▶ _Exercise description_
The entire listing, reproduced exactly and stripped of images, is the expected output.

▶ _Exercise data_
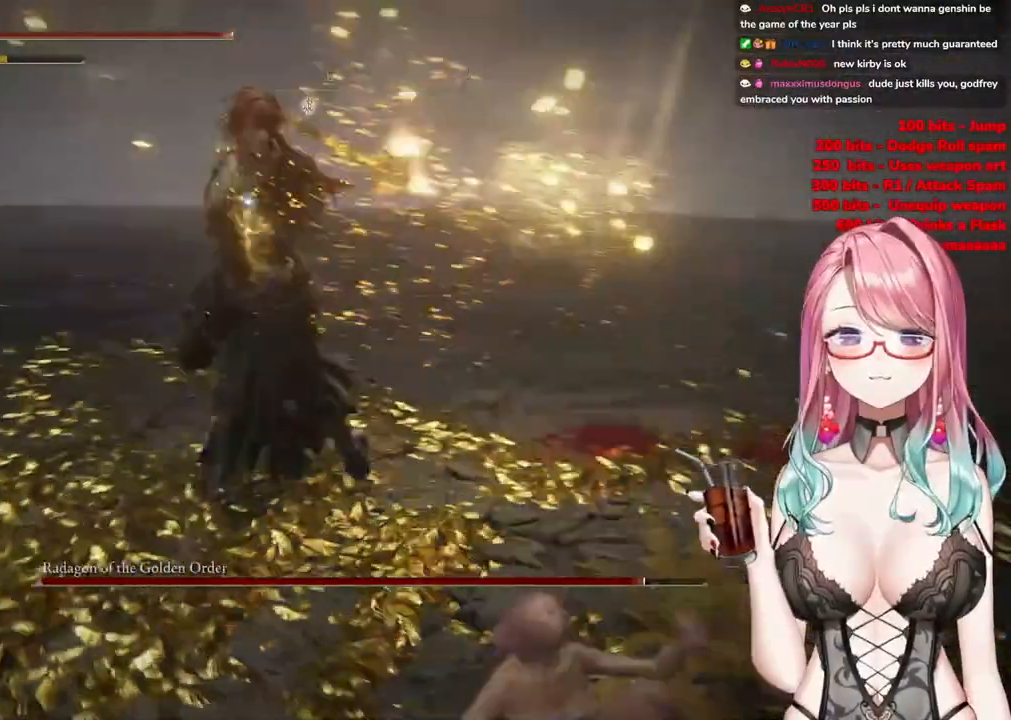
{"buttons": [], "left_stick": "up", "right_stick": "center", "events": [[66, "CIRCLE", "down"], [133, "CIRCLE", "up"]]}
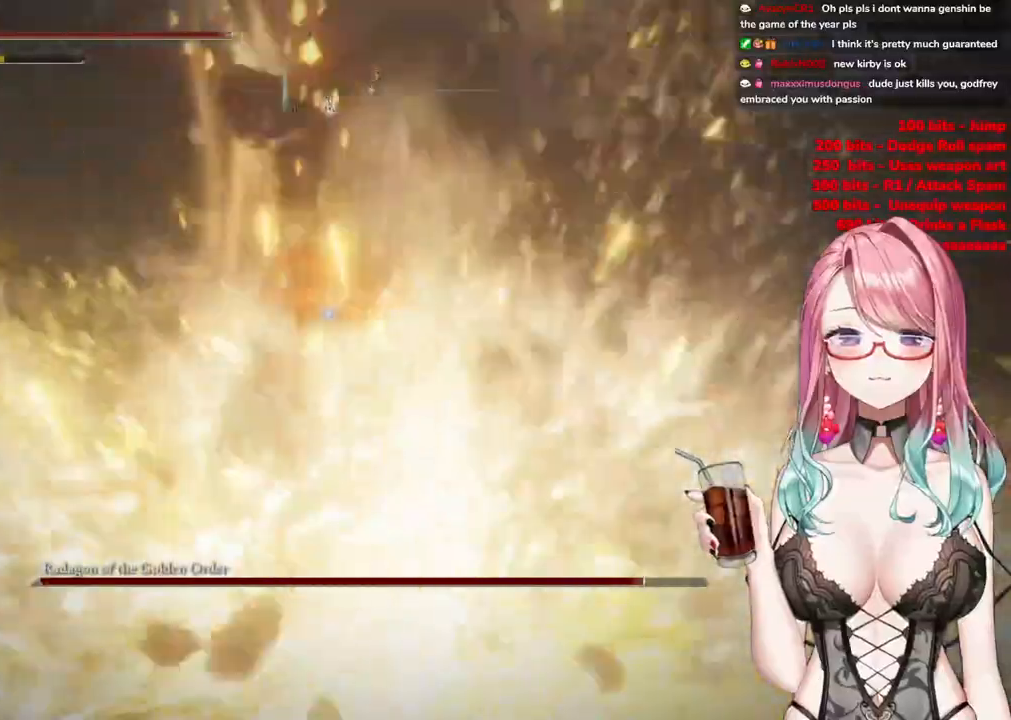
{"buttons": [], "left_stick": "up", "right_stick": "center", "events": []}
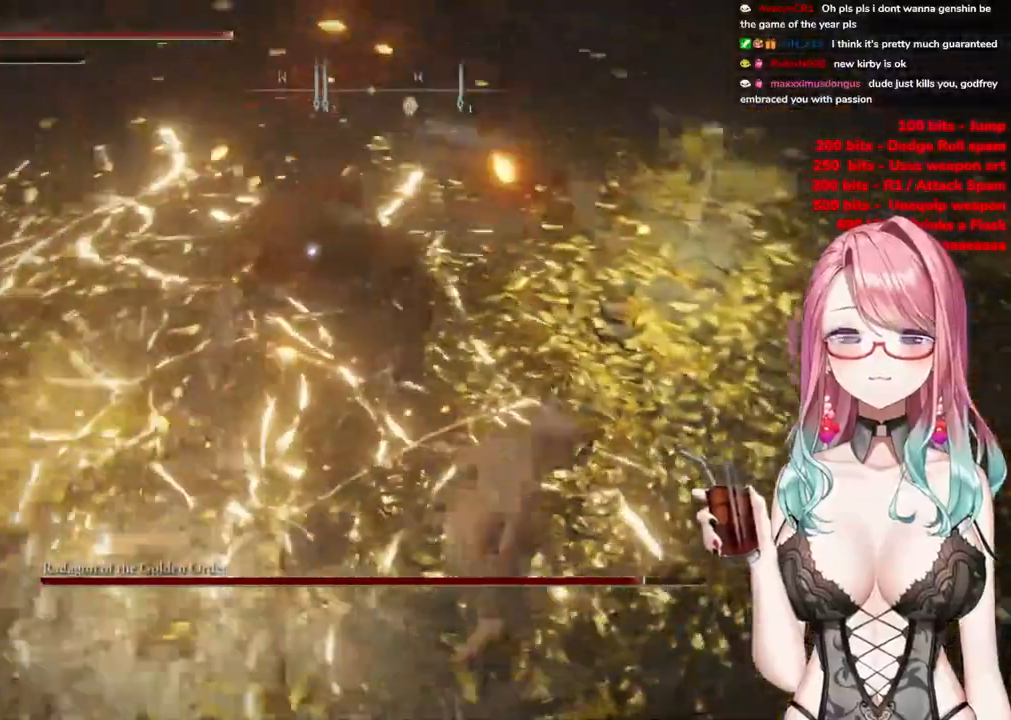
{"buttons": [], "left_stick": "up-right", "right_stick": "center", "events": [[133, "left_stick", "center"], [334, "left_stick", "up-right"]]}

▶ _Written response_
{"buttons": [], "left_stick": "up", "right_stick": "center", "events": [[66, "CIRCLE", "down"], [133, "CIRCLE", "up"]]}
{"buttons": [], "left_stick": "up", "right_stick": "center", "events": []}
{"buttons": [], "left_stick": "up-right", "right_stick": "center", "events": [[133, "left_stick", "center"], [334, "left_stick", "up-right"]]}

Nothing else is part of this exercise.